Certes ces jeunes Afro-Antillais sont souvent pris dans un climat de violence qui semble indissociable de la dynamique même des gangs de rue. L’analyse que font les auteurs de la violence comme fondatrice du lien social est d’ailleurs très pertinente. Selon eux, « les jeunes des gangs de rue s’approprient les modèles de violence produits par la société du spectacle et de l’objet en les adaptant à leur réalité et en les instituant comme marqueurs identitaires de leur appartenance commune » (p. 147). Néanmoins, la gang permet aux jeunes de fuir un environnement social et familial parfois problématique pour eux. D’une part, les jeunes Néo-Québécois se sentent exclus de la société d’accueil parce que celle-ci ne semble pas leur offrir les mêmes possibilités de réussite qu’aux autres Québécois. D’autre part, ils vivent souvent des problèmes de violence familiale, et les parents, encore fortement enracinés dans la culture d’enseignement autoritaire importée de leur pays d’origine, ne sont plus considérés par les jeunes comme des modèles à suivre. En outre, les auteurs discutent du rôle joué par la gang comme refuge à la violence familiale.
Loin de vouloir disculper les jeunes de leurs conduites délinquantes, les auteurs ont plutôt voulu mettre en lumière les liens possibles entre ces conduites et les pratiques identitaires et les dynamiques communautaires de ces gangs de rue. Ils proposent donc l’idée que la marginalité dans laquelle ces jeunes semblent enfermés ne doit pas être perçue négativement mais plutôt comme créatrice de différences et de changements, utile à la compréhension des différentes transformations des systèmes normatifs culturels. À cet égard, ils insistent sur l’importance pour le chercheur de se départir de ses propres références afin de se mettre, un tant soit peu, dans la peau de ces jeunes. Ce qu’ils réussissent très bien à notre avis.

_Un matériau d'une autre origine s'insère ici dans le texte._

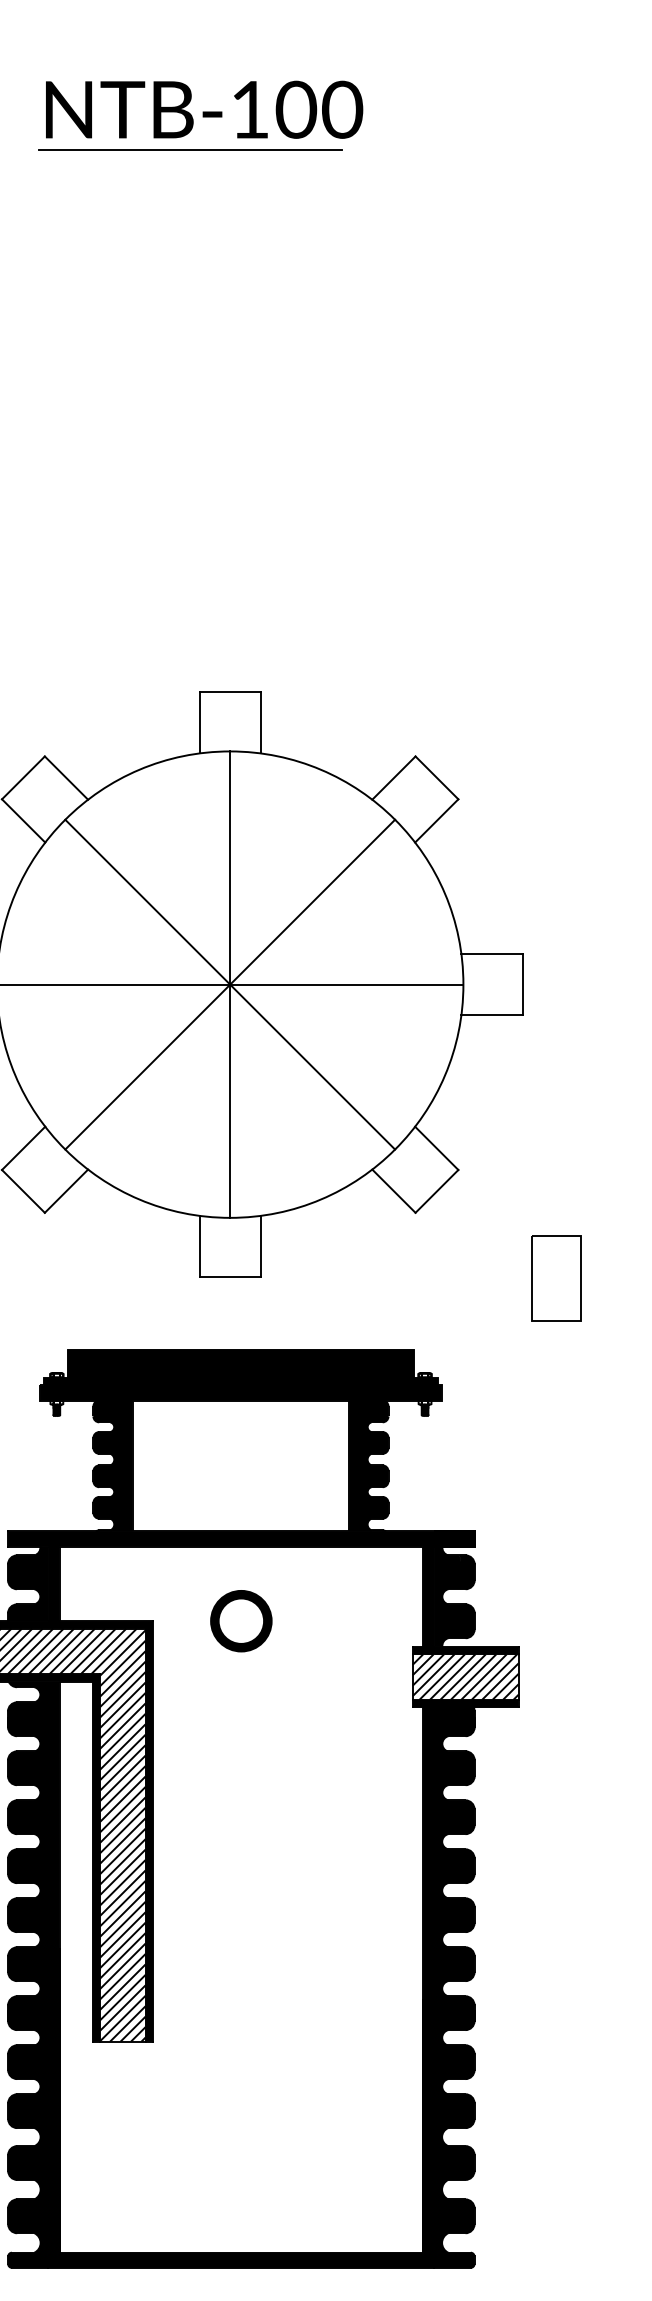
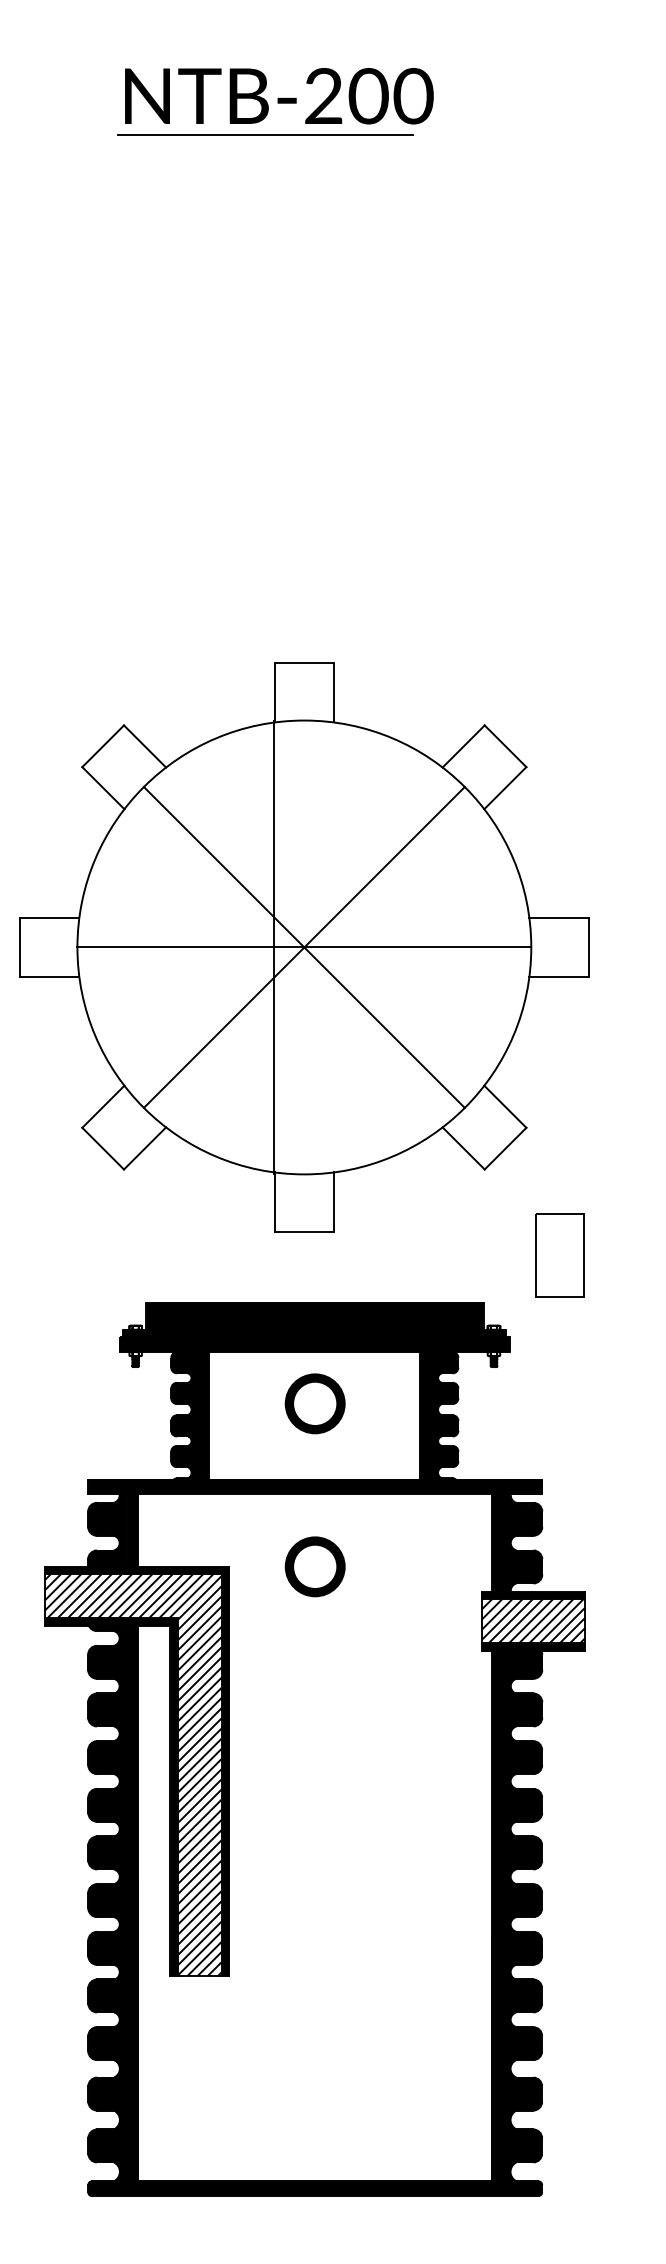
text: (249, 109) -> (323, 95), NTB-100 -> NTB-200
line: (230, 984) -> (274, 947), moved
part: (556, 1278) -> (559, 1255), moved
part: (240, 1453) -> (314, 1403), added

En somme, les auteurs ont fait montre de courage et d’honnêteté dans l’approche de leur objet d’étude. D’un côté, leur entreprise était parsemée d’embûches méthodologiques évidentes (clientèles difficiles d’approches, fiabilité des informations reçues, etc.). De l’autre, tout au long de leur ouvrage, les auteurs ont pris soin de mettre en garde le lecteur contre des conclusions trop hâtives en discutant au fur et à mesure les limites de leurs interprétations. Par son objet d’étude (les gangs de rue) et par son relativisme normatif, cet essai devrait particulièrement intéresser les criminologues et les sociologues de la déviance. Cet ouvrage constitue également un apport certain pour tous ceux qui s’intéressent à la formation identitaire et au lien social. En outre, le chapitre six sur le contexte migratoire est très instructif. Finalement, ce livre est un excellent outil de compréhension critique pour quiconque s’intéresse aux jeunes, particulièrement aux jeunes immigrants. Le bref retour historique sur les transformations de la famille et de la culture haïtienne est riche en informations (chapitres sept et huit). En terminant, une seule critique peut-être en ce qui concerne le style de l’ouvrage : même si nous comprenons qu’il s’agissait avant tout de donner une place de choix aux discours des jeunes, l’accumulation de leurs propos devient parfois lourde et difficile à lire. Par ailleurs, il aurait été intéressant de comparer la situation que vivent les jeunes Néo-Québécois avec celle des jeunes d’origine immigrée des banlieues françaises afin de mieux saisir les implications et les particularités des contextes d’immigration et d’intégration dans la construction identitaire et le recours possible à la violence.